Analog and digital interconnects perform different functions. Everyone agrees that they are transmission media for music. Analog music has a complex waveform. The individual sounds of instruments and voices are distinguishable. Digital music is a single carrier frequency where binary information, 1s, and 0s, represent all music as a data block.
Digital music is transformed into analog music at some point in your system, as speaker drivers are mechanical devices. Analog music typically remains analog throughout the entire system.
So far, we have established analog music as a complex waveform compared to digitized music. The physics behind each type of music format is different, each with different challenges and solutions.
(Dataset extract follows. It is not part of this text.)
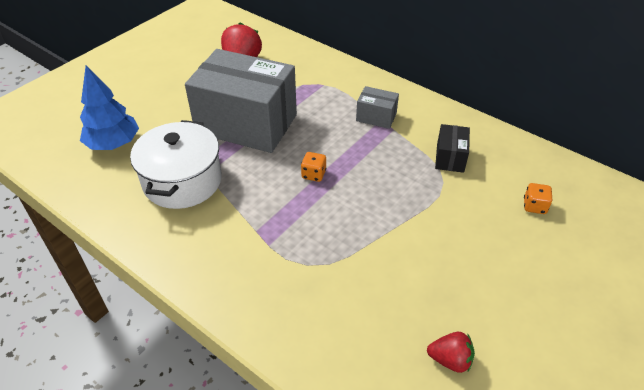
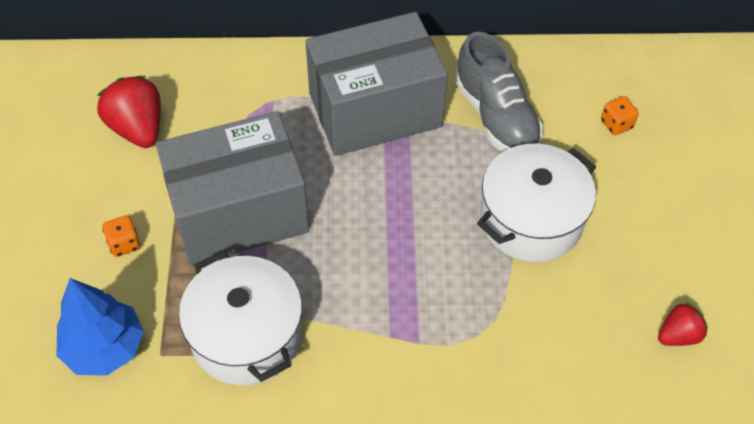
camera: 40 degrees left, 10 degrees up
orange dice [301,152,326,182] -> orange dice moved to [102,215,140,257]
grey box [356,86,399,129] -> grey box [305,12,448,156], size x2.36
black box [435,124,470,173] -> grey shoe [455,32,543,152]
none -> white pot [477,144,596,262]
Enter the four wisemen you may recognize: Oliver Heaviside, Hendrik Lorentz, Heinrich Hertz, and James Maxwell. Maxwell created classical electromagnetism, and Heaviside and Lorentz refined and created practical applications of Maxwell's work, amongst other contributions. Hertz's work is prevalent in the world. For example, the technical terms "Hz, kHz, MHz" are named for Hertz and are typically found on the specification page of stereo equipment manuals.
Now, we have the mathematics and physics to describe analog waveforms and how they interact along a wire/cable. The group delay is an efficient measurement for complex analog waveforms, a Heaviside contribution to science. This simple principle allows a purposeful interpretation of complex music and speech as frequency blocks. With this technique, we can measure velocity differences between groups.
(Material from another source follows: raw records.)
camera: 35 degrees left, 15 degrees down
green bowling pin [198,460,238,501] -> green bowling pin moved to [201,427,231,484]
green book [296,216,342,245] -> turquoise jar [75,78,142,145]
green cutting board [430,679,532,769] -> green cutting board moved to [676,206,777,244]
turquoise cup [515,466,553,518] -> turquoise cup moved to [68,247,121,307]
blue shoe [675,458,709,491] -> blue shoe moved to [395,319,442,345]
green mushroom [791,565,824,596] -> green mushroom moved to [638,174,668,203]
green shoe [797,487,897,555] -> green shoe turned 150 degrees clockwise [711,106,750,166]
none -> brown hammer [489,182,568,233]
Group delay has an audible impact on amplified music and our cable design process. Group delay is more complex than our simplified description, as impedance, capacitance, resistance, and reactance vary over frequency and materials. It's known that waveforms don't travel at the same speed over cables.
The components in your stereo have varying specifications in their manuals and often include industry measurements that obfuscate design issues. The electrical variation of system components adds to the performance degradation of poorly engineered cable designs.
Science implies that identical cables replaying identical music will have measurable differences between varying amplifiers, preamps, and speakers.
Physics and mathematics allow EnKlein to engineer analog interconnect solutions to reduce and remove these negative, undesirable interactions.